Select a credential profile allows you to choose which named profile to use during provider setup.
You can optionally save the profile’s credentials to
providers.yml
Define a role name to use STS Assume Role. This enables running the connector without defining an access or secret key.
When using a role, AWS recommends using a Session Role Name. Typically, you pass the name or identifier that is associated with the user who is using your application. That way, the temporary security credentials that your application will use are associated with that user.
If your organization has multiple accounts, provider setup will give an option to find and load these accounts into
providers.yml. The find accounts feature has two ways to look up accounts:Find accounts with a CloudFormation StackSet Instance
Find accounts using Organization List Accounts
Permissions Overview#
The permissions used are dependant on options chosen during setup.
Service |
Action |
Reason |
|---|---|---|
STS |
|
Used to find the primary account number |
Organizations |
|
Allows finding accounts within an organization |
CloudFormation |
|
Allows finding accounts using a specific StackSet instance |
Find Accounts Feature#
Add assets from all of your AWS accounts for the most up-to-date view of your cloud attack surface.
Find Accounts by Organizations#
Provider setup will use the Organizations List Accounts
feature to find a list of accounts. You will then have the option to choose which
accounts are saved into providers.yml.
Find Accounts by StackSet#
Censys provides a CloudFormation
StackSet template
available to create the CensysCloudConnectorRole. It also serves as a way to
list your organization’s account numbers with the CloudFormation Stack Instance
API.
Account Specific Roles#
If you are utilizing multiple accounts in providers.yml, it’s possible to
configure roles that are unique to each account.
- provider: aws
account_number: 111 # <- primary account
role_name: SharedRole
accounts:
- account_number: 222
- account_number: 333
role_name: Role333
- account_number: 444
role_name: Role444
In this example, account 222 will inherit the role SharedRole. Account 333
will overwrite the parent role with Role333.
Configure Cloud Connector IAM#
The Censys Cloud Connector has a set of minimum required permissions. These permissions can be applied through standard IAM configuration. As a security best-practice, the connector also supports creation of temporary credentials via Secure Token Service (STS).

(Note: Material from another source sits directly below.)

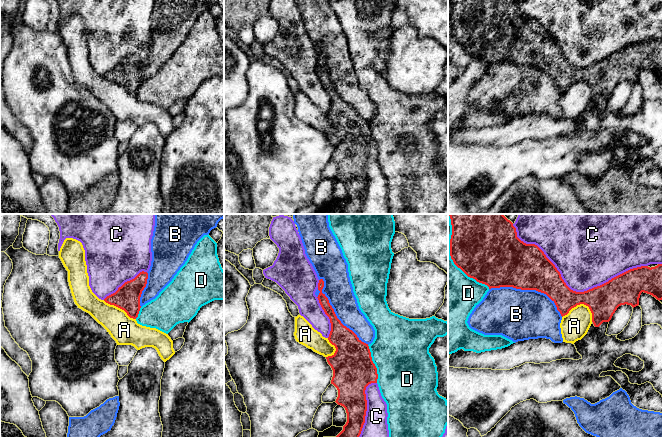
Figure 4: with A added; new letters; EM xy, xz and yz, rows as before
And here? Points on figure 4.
{"merge": []}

Censys also maintains a CloudFormation
StackSet template
that will deploy a CensysCloudConnectorRole role to all of your AWS accounts.

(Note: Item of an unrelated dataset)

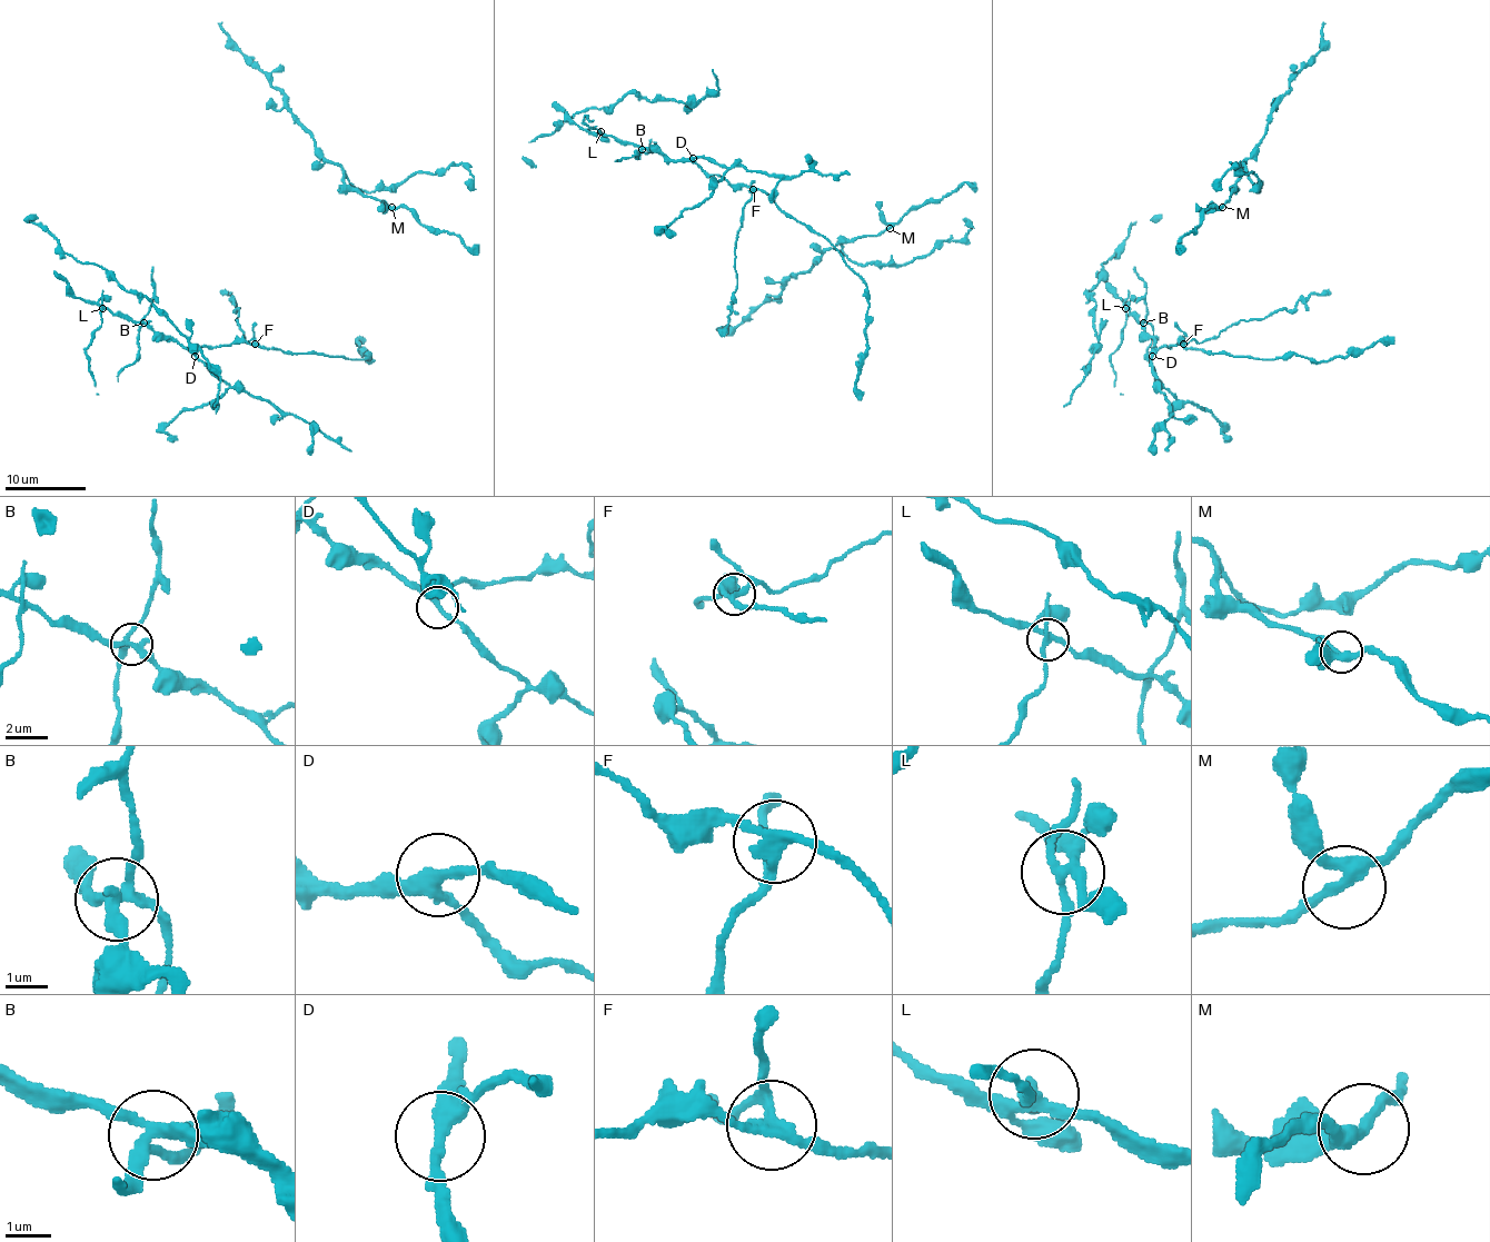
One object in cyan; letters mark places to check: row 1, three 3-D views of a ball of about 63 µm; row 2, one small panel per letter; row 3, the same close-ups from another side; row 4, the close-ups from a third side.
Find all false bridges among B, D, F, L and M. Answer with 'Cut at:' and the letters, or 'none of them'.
Cut at: B, F, L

The StackSet can also be used to list all of your accounts.
StackSet Deployment#
See StackSet Deployment for a walk-through of how to install the Censys Cloud Connector StackSet in your account.
Asset Deny List#
In certain situations it is desirable not to have assets sent to Censys. This can be accomplished by utilizing the cloud provider’s tagging feature. At this time, only AWS ENI and EC2 tags are supported.
Usage:
AWS supports
ignore_tagsat the provider and account levels in providers.yml.Tags named
censys-cloud-connector-ignoreare ignored.